■ PAGE TEXT
By Jim Cline
In another setback for Kitsap County, the Public Employment Relations Commission upheld a previous ruling that a Kitsap County Deputy prosecutor unlawfully undermined an agreement that had been reached between the Kitsap Dispatchers Guild and the County. InKitsap County, Decision 11675-A (PECB 2013), the Commission held that it was a breach of the County’s duty to bargain “in good faith” when it refused to ratify an agreement that it had already informed the Guild was agreeable to the County commissioners.
The Commission started off its decision by striking the last 11 pages of the County’s brief, filed in violation of the Commission’s 25 page brief limit. The Commission rejected the county prosecutor’s defense that she was ignorant of PERC’s rules and warned:
“A party that disregards the Commission’s rules does so at its own peril.”
On the underlying ULP, the Commission noted that the parties had reached a tentative agreement. The County Deputy prosecutor later disagreed with compensatory time language the county negotiator had arrived at, and when faced with the Guild’s insistence that a deal was a deal, the prosecutor advised the County commissioners to vote down the tentative agreement.

■ DATA FOR ANALYSIS
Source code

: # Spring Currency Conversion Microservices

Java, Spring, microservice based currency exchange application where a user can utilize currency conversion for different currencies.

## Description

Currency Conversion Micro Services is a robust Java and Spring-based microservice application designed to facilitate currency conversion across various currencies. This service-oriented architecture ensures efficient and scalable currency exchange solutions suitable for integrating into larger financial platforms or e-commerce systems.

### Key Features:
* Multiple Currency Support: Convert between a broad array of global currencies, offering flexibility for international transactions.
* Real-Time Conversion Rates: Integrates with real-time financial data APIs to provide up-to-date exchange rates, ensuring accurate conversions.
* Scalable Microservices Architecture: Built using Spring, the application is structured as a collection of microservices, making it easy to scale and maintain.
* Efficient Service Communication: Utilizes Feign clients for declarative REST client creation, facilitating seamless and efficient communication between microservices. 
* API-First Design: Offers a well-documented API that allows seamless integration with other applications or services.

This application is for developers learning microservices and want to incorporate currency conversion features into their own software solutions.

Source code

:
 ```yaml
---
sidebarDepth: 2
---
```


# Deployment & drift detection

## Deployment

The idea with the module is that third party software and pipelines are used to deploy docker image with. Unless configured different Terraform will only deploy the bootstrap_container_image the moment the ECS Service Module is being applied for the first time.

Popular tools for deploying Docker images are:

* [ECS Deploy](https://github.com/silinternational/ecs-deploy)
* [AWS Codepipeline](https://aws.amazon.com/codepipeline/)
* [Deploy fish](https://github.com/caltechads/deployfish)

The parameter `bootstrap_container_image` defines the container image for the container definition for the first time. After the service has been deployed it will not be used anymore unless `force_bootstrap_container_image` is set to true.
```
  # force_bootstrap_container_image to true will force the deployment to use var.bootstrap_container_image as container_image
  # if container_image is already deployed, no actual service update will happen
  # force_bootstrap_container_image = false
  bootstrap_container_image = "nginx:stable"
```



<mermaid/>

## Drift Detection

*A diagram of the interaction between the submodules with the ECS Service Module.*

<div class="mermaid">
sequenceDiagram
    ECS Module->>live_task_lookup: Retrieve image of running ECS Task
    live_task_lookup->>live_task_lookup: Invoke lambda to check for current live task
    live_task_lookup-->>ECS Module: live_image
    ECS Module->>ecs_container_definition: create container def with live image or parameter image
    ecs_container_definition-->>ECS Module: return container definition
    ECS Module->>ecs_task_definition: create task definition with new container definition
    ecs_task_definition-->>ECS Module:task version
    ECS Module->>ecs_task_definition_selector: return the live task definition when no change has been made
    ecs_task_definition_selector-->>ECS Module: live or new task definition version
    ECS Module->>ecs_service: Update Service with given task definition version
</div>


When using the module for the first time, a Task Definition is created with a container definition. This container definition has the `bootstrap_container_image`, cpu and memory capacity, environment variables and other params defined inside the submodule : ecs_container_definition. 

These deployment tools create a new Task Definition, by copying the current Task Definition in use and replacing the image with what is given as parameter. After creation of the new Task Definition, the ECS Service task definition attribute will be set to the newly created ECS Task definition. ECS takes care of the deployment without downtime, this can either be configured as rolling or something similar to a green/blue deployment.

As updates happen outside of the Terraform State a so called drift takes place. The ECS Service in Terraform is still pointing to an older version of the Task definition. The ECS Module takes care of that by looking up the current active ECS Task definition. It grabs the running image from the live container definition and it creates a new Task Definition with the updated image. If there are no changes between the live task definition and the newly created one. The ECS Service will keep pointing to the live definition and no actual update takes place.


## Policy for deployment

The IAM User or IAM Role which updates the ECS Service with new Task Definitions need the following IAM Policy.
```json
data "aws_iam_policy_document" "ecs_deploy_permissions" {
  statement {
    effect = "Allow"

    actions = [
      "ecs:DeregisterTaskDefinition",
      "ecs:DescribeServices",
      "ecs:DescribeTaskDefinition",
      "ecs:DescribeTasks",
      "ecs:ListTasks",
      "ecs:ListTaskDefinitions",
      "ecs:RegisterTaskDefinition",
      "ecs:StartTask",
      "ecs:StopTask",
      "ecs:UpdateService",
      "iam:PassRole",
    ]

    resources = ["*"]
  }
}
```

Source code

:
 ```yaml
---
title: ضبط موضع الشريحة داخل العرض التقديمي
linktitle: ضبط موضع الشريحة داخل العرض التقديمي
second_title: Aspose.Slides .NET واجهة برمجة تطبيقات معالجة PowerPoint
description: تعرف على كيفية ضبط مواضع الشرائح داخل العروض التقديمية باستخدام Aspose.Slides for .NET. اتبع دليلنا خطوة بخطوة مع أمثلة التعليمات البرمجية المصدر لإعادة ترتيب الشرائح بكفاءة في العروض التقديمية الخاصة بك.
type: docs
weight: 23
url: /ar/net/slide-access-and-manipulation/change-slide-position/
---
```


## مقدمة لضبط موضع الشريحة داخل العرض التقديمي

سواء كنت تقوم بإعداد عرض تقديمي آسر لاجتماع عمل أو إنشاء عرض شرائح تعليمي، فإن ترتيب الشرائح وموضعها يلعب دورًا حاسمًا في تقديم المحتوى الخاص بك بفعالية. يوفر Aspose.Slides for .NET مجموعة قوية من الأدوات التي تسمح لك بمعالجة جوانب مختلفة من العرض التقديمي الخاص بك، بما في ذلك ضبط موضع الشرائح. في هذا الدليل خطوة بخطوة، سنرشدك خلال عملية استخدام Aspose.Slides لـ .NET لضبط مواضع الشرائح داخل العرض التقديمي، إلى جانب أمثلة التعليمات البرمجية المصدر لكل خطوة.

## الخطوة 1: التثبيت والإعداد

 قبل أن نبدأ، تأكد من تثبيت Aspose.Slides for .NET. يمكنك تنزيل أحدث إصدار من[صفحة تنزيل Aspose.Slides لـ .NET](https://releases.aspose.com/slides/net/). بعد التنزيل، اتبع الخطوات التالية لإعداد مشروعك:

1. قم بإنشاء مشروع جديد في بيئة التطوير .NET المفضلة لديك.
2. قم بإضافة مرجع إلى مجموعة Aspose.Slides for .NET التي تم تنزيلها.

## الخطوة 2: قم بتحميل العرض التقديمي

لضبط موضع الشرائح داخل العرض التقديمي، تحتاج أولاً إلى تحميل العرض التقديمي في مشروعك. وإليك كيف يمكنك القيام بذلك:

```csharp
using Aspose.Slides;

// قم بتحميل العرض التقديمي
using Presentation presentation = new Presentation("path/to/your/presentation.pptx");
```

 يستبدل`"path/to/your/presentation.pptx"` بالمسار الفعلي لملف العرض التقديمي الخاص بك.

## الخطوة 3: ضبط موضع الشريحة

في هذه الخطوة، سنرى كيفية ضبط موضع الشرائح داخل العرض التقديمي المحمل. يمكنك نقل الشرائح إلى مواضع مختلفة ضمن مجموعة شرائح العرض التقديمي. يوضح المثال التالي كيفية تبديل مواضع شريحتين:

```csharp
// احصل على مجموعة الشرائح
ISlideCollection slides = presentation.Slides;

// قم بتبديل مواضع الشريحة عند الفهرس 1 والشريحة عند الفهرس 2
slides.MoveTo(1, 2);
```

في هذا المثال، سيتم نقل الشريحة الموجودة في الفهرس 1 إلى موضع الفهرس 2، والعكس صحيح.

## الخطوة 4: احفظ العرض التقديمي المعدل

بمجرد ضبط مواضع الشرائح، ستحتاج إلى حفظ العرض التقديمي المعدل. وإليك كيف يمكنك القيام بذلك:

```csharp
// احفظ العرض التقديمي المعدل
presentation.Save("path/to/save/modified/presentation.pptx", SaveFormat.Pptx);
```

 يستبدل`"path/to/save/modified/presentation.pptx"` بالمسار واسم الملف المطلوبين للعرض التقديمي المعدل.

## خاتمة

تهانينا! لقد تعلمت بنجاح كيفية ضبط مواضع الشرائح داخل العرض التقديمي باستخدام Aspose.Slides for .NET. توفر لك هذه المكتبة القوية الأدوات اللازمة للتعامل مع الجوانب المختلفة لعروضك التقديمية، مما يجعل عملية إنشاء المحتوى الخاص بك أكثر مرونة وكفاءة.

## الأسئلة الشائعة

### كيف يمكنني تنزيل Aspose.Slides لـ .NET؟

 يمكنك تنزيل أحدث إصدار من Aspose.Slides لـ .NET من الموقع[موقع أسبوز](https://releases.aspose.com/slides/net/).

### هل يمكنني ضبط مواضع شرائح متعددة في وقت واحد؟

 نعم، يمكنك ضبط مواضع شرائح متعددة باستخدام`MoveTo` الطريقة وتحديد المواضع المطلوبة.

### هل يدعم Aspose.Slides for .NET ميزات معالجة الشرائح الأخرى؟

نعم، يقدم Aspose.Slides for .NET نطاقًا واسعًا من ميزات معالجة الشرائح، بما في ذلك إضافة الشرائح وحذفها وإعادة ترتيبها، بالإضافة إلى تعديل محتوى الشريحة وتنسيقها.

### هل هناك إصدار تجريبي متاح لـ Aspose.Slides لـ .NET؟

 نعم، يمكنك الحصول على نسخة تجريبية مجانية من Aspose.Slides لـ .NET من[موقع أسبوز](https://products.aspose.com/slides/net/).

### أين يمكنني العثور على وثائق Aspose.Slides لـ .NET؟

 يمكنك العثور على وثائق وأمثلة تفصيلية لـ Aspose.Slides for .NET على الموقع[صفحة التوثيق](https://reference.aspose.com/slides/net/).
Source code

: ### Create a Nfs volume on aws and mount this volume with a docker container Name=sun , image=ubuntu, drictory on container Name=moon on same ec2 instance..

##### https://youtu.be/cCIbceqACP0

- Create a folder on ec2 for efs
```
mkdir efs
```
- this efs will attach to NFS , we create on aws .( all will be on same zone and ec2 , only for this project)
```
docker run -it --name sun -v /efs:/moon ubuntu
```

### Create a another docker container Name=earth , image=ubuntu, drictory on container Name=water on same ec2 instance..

■ EXERCISE OBJECTIVE
In the article on the Kitsap County ruling, what page limit did the Commission's rules set for briefs? The records come from a different source than the text.

■ YOUR SOLUTION
25 pages